It has been a tough year for municipalities. Mandated state revenue sharing was reduced, leaving towns and cities scrambling to make up for that shortfall by raising property taxes or curtailing services.

In spite of all of these fiscal woes, I am pleased that the four partner towns served by Gardiner Public Library decided library services were essential enough to remain intact.

Each year, I attend the town meetings in Litchfield, Pittston, Randolph and West Gardiner.

Maine’s town meetings are a wonderful exercise in democracy and discourse. Residents discuss fiscal budgets and are able to say “yea” or “nay” to municipal spending. Traditional line items may go down in flames, and sometimes new budget items are added.

In these towns and in a year when tax dollars are so scarce, library services were overwhelmingly supported. Residents understand the importance of free, unimpeded access to a public library.
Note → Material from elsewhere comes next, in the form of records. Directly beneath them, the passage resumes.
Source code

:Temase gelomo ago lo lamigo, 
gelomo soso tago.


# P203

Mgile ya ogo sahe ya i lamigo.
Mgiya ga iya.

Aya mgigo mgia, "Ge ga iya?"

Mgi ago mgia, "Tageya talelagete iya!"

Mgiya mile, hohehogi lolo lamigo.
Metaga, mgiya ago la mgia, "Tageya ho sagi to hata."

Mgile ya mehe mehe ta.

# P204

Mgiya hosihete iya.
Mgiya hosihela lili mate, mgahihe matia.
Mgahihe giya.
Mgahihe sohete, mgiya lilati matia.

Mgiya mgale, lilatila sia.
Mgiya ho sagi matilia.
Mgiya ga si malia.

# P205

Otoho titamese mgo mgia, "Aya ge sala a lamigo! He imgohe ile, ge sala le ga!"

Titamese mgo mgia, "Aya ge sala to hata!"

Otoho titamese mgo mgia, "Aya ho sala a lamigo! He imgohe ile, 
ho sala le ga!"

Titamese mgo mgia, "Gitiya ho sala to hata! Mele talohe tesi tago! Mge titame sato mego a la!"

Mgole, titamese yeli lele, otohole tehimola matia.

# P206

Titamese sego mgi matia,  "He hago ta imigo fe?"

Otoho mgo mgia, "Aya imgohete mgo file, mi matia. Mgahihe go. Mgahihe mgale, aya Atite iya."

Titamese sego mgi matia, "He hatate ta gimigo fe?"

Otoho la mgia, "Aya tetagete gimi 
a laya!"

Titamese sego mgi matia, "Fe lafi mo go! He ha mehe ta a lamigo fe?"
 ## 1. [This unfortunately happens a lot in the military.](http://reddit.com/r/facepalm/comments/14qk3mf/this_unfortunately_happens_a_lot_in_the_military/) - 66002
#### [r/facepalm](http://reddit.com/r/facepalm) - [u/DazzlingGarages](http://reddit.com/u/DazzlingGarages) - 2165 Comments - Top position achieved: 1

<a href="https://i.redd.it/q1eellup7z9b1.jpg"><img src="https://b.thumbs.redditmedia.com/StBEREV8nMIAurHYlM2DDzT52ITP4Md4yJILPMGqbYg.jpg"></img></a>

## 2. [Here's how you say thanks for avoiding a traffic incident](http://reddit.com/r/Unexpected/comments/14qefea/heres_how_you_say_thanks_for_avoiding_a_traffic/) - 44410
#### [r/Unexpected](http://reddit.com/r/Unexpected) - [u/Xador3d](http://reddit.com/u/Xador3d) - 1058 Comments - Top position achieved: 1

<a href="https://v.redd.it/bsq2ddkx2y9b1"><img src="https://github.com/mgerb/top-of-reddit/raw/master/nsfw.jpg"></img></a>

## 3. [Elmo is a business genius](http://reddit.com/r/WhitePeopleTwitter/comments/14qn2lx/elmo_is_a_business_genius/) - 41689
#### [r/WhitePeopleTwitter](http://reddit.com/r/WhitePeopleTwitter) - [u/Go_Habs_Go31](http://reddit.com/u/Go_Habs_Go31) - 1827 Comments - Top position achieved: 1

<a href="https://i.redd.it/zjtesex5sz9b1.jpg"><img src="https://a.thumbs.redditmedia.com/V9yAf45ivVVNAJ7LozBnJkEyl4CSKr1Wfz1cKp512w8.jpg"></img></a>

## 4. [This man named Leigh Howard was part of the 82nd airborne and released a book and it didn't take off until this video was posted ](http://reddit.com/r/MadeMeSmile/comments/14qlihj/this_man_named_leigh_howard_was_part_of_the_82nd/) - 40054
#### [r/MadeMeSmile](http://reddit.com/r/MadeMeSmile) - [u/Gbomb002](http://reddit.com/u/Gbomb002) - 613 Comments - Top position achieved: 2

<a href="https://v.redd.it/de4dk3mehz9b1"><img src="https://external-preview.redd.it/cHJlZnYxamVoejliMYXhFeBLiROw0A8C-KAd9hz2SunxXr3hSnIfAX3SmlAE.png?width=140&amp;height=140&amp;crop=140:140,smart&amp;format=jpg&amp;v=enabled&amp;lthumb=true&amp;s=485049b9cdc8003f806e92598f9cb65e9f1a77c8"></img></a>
The staff of the Gardiner Public Library is pleased to serve the Greater Gardiner Area by being the community center for the adults, teenagers and children who seek information or who are looking for respite from all of life’s stress by just reading a good book.


We are grateful that the selectboards, budget committees, city councilors and managers realize the importance of libraries and need their support so we may continue what we have been doing for more than 130 years.

We also are grateful that the residents of Gardiner, Litchfield, Pittston, Randolph and West Gardiner support library services. We urge them to visit the library to experience firsthand the services we provide.